‘Permanently temporary’ migrants are part of Australia. Labor must not fail them again
OPINION | Migration Justice
Temporary migrants are not simply numbers on the national balance of payments. Nor are they passive victims who require law makers to step in and take responsibility for their lives. They are people who are an integral part of our community.
By Sanmati Verma
Managing Lawyer
Human Rights Law Centre
Just weeks ago the Albanese government was handed a 200-page report that spelt out the failures of the migration regime in agonising detail.
The report could not have been more emphatic. It described key areas of the migration system as irrevocably “broken”, requiring “major reform” that “cannot be achieved by further tinkering and incrementalism”.
The report focused on the limbo faced by some 90,000 “permanently temporary” migrants, who have been in Australia for five or more years without a pathway to permanent residency, leaving them open to predation by bosses and landlords. It described the widespread wage theft from temporary migrant workers across the economy. It detailed the profit-hungry international education economy that takes $4bn from international students every year, often leaving them with little in return other than a massive debt.
But just as the Albanese government is poised to respond to this “once-in-a generation” examination of the migration program, we hear reports of visa “scams”, human trafficking syndicates and agents and applicants alike “gaming the system” – making it seem as though it is temporary migrants themselves who are to blame for the dysfunction of the system.

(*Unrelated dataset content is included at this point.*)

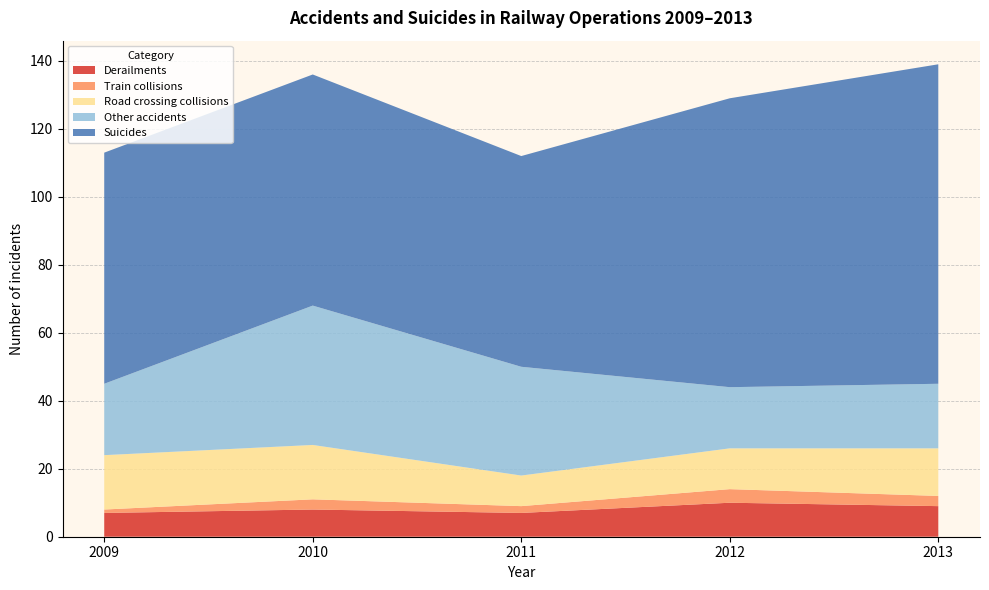

What is the highest value of the Derailments series?

10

There is an eerie sense of history, and policy, repeating itself.
In 2010 the Gillard Labor government oversaw sweeping reforms to international education and skilled migration in the name of clamping down on rogue international colleges and dodgy education agents. Little consideration was given to what this would mean for students, who in the public discourse often were deemed fraudulent by association.

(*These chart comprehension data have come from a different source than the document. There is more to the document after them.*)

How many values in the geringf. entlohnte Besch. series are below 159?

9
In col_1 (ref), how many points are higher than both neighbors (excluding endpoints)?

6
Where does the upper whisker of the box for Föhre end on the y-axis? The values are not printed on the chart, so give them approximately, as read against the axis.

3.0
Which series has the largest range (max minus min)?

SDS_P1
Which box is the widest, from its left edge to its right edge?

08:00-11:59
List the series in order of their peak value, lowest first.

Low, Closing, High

The result was the closure of multiple vocational education colleges, leaving students thousands of dollars out of pocket in part-paid course fees. Draconian fraud-related visa requirements were introduced that operated to fix visa holders with the consequences of their migration agent’s conduct, as though they were the same person – leading to mass visa refusals and visa holders being left in limbo as they were barred from applying for further visas for three years.
But perhaps most importantly the remodelling of Australia’s skilled migration program to screen out supposedly unqualified international students left tens of thousands of former students, mostly from India and China, in the lurch.
A decade later these former students now form the ranks of the “permanently temporary” – people who have been part of Australia for years, who have worked, made a life, had children and become part of the community, but still have no permanent right to stay.
Now, as international students return to Australia in record numbers, a criminalising rhetoric serves to remind temporary migrants of their provisional and disposable status. It reminds them that, no matter how much Australians might rely on their work or economic contribution, they will continue to be viewed with suspicion as scammers looking to undermine the integrity of Australia’s otherwise impeccable migration program.
But temporary migrants are not simply numbers on the national balance of payments. Nor are they passive victims who require law makers to step in and take responsibility for their lives. They are people who are an integral part of our community.
Any doubt about that should have been dispelled by the pandemic. We would not have had fresh produce to eat, supermarkets to shop from or even public transport if it weren’t for the work of temporary migrants.
If the Albanese government is serious about tacking the exploitation of migrant workers then it must remove the levers for exploitation in the migration system it administers. It must address the strict enforcement of visa conditions that render people vulnerable to extortion and threats by their bosses. It must provide protections for visa holders who take action for breaches of workplace laws. And it must address the inherent visa insecurity that leaves temporary workers dependent on their bosses for the hope of permanent residency.
In short, the Labor government must put the rights of temporary migrants at the heart of its migration reforms and not in the margins. Otherwise it will be poised to make the same mistake twice.